Brown v. State

Annotate this Case

309 S.W.2d 452 (1958)

John Lindsay BROWN, Appellant, v. The STATE of Texas, Appellee.

No. 29493.

Court of Criminal Appeals of Texas.

February 5, 1958.

*453 Leonard Brown, San Antonio, for appellant.

Hubert W. Green, Jr., Dist. Atty., K. Key Hoffman, Jr., Asst. Dist. Atty., San Antonio, Leon B. Douglas, State's Atty., Austin, for the State.

MORRISON, Presiding Judge.

The offense is driving while intoxicated; the punishment, 3 days in jail and a fine of $50.

In view of our disposition of this case, a recitation of the facts will not be necessary other than to observe that Highway Patrolman Slaybrook alone testified for the State, while the appellant and a number of his witnesses denied that he was intoxicated on the occasion in question.

Bill of exception No. 4 recites that the prosecutor in his closing argument said, "These officers are the most courteous and truthful men in the enforcement of the law"; that the defense objected on the grounds that this constituted unsworn testimony on the part of the prosecutor vouching for his witness; and that the trial court overruled the objection. The trial court attempted to qualify the bill, but the appellant excepted to the court's qualification; and the court failed to file a bill of his own. We must therefore consider the bill without the qualification.

This Court has on many occasions condemned any effort on the part of the State to bolster the credibility of its witnesses by unsworn testimony. Moynahan v. State, 140 Tex.Cr.R. 540, 146 S.W.2d 376; Gonzales v. State, 159 Tex.Cr.R. 108, 261 S.W.2d 577; Womack v. State, Tex. Cr.App., 268 S.W.2d 140; Caka v. State, Tex.Cr.App., 302 S.W.2d 939.

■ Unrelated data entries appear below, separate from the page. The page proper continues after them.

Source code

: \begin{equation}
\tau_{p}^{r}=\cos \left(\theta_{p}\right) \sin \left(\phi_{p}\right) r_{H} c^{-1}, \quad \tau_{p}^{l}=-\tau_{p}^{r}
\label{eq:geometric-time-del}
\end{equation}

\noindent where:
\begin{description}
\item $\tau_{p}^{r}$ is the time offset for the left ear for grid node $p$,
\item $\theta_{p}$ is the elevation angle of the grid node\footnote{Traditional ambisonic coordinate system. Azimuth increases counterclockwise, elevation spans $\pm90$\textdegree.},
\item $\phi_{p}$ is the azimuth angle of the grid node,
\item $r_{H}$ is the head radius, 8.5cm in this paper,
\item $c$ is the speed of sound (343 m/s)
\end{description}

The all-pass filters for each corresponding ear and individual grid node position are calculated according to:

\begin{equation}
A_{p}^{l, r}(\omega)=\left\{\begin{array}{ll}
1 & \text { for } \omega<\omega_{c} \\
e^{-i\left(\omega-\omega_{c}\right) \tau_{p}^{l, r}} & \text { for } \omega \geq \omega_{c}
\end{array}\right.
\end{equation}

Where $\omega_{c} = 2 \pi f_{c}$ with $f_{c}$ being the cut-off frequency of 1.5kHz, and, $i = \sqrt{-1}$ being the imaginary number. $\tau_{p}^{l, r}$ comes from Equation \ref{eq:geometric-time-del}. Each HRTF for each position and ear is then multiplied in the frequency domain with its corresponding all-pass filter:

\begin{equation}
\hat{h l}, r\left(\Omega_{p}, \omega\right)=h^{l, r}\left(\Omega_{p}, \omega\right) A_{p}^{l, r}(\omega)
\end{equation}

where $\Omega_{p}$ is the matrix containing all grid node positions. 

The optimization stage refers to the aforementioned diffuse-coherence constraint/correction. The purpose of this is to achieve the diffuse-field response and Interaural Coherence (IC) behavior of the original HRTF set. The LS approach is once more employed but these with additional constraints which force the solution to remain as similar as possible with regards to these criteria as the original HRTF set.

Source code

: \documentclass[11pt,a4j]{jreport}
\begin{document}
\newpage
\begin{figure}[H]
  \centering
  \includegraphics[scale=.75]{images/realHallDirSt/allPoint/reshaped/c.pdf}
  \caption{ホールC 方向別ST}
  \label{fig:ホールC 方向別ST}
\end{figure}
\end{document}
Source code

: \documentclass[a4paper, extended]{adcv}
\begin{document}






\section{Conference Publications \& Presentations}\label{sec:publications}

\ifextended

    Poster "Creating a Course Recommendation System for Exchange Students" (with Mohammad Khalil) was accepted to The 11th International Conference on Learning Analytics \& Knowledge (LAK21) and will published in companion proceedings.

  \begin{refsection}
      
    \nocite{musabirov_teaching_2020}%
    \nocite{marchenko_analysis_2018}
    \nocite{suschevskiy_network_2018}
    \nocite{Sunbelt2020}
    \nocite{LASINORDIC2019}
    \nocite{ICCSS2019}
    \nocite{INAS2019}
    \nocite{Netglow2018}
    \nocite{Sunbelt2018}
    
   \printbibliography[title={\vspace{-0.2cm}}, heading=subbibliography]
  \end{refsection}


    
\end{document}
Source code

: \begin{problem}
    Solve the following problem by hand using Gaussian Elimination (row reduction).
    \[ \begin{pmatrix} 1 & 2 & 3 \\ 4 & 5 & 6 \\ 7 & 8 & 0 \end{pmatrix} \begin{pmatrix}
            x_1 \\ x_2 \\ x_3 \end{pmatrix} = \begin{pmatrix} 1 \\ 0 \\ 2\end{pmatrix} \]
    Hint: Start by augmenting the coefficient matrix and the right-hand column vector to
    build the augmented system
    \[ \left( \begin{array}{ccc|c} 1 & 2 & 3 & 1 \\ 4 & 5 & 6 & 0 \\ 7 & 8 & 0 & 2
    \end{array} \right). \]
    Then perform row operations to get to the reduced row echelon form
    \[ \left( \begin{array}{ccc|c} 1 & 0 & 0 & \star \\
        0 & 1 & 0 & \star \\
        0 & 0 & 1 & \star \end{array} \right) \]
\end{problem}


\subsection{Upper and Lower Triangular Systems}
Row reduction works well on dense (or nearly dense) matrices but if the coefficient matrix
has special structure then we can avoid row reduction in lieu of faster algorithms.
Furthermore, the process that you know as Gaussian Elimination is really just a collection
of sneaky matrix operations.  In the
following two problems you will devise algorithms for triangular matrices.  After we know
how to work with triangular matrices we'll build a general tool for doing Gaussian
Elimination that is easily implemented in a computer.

We are not impressed with the State's suggestion that the prosecutor might have been referring to one of the appellant's witnesses who was not with the appellant on the night in question but with whom the appellant had spent the preceding night and who was a ranch foreman with a special Ranger commission.

Upon another trial, the witness Claybrook should not volunteer the information that he offered the appellant a urine test when the results of such a test were not offered in evidence, and his conversation with the appellant after the time of the arrest and while they were on the way to the jail should be excluded.

For the errors pointed out, the judgment is reversed and the cause remanded.